Please retype exactly the lines from the one containing "13: (616, 160, 1.13)" through the end of the records, leaving out the pictures.

* DATA FOR REVIEW *
»»

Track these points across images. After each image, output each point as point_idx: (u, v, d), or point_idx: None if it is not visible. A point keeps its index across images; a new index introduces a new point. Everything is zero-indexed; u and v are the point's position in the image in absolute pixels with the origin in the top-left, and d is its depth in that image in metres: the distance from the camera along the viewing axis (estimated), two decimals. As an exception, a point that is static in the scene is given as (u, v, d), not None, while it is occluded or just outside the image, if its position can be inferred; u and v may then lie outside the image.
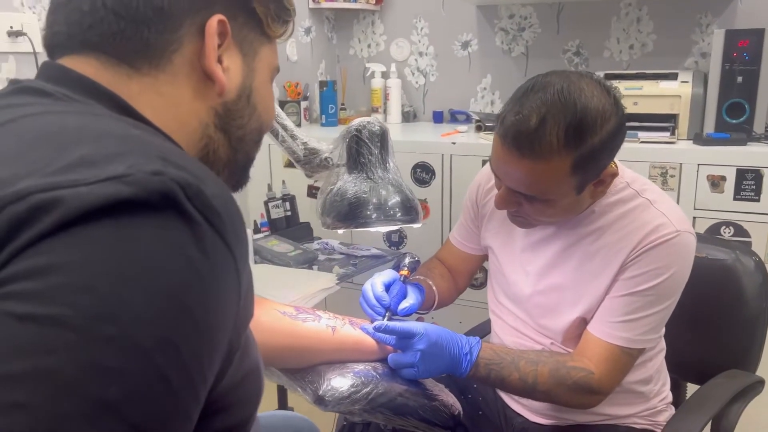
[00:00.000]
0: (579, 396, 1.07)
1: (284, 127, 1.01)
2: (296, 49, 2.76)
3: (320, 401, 0.93)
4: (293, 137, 1.01)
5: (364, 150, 0.98)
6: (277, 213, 1.90)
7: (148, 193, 0.43)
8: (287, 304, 1.03)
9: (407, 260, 1.15)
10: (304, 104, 2.70)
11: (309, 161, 1.03)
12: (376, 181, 0.97)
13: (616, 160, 1.13)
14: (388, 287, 1.12)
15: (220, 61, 0.62)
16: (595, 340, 1.07)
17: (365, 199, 0.96)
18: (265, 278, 1.52)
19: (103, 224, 0.41)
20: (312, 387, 0.95)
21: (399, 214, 0.98)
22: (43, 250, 0.39)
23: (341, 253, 1.79)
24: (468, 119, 2.68)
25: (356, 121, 0.99)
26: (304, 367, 1.00)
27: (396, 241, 2.34)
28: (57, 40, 0.61)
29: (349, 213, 0.95)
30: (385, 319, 1.08)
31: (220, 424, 0.55)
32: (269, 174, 2.51)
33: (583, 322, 1.11)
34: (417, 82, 2.85)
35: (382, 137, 1.00)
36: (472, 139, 2.28)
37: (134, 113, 0.58)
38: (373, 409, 0.97)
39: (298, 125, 2.64)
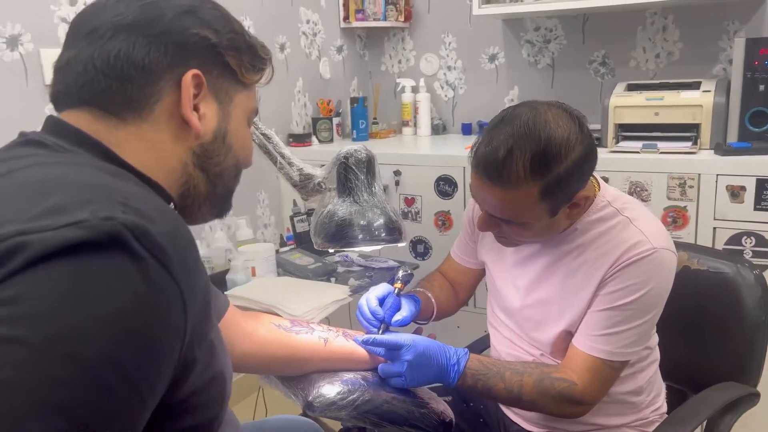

««

* SOLUTION TO THIS PROBLEM *
13: (616, 160, 1.13)
14: (388, 287, 1.12)
15: (220, 61, 0.62)
16: (595, 340, 1.07)
17: (365, 199, 0.96)
18: (265, 278, 1.52)
19: (103, 224, 0.41)
20: (312, 387, 0.95)
21: (399, 214, 0.98)
22: (43, 250, 0.39)
23: (341, 253, 1.79)
24: (468, 119, 2.68)
25: (356, 121, 0.99)
26: (304, 367, 1.00)
27: (396, 241, 2.34)
28: (57, 40, 0.61)
29: (349, 213, 0.95)
30: (385, 319, 1.08)
31: (220, 424, 0.55)
32: (269, 174, 2.51)
33: (583, 322, 1.11)
34: (417, 82, 2.85)
35: (382, 137, 1.00)
36: (472, 139, 2.28)
37: (134, 113, 0.58)
38: (373, 409, 0.97)
39: (298, 125, 2.64)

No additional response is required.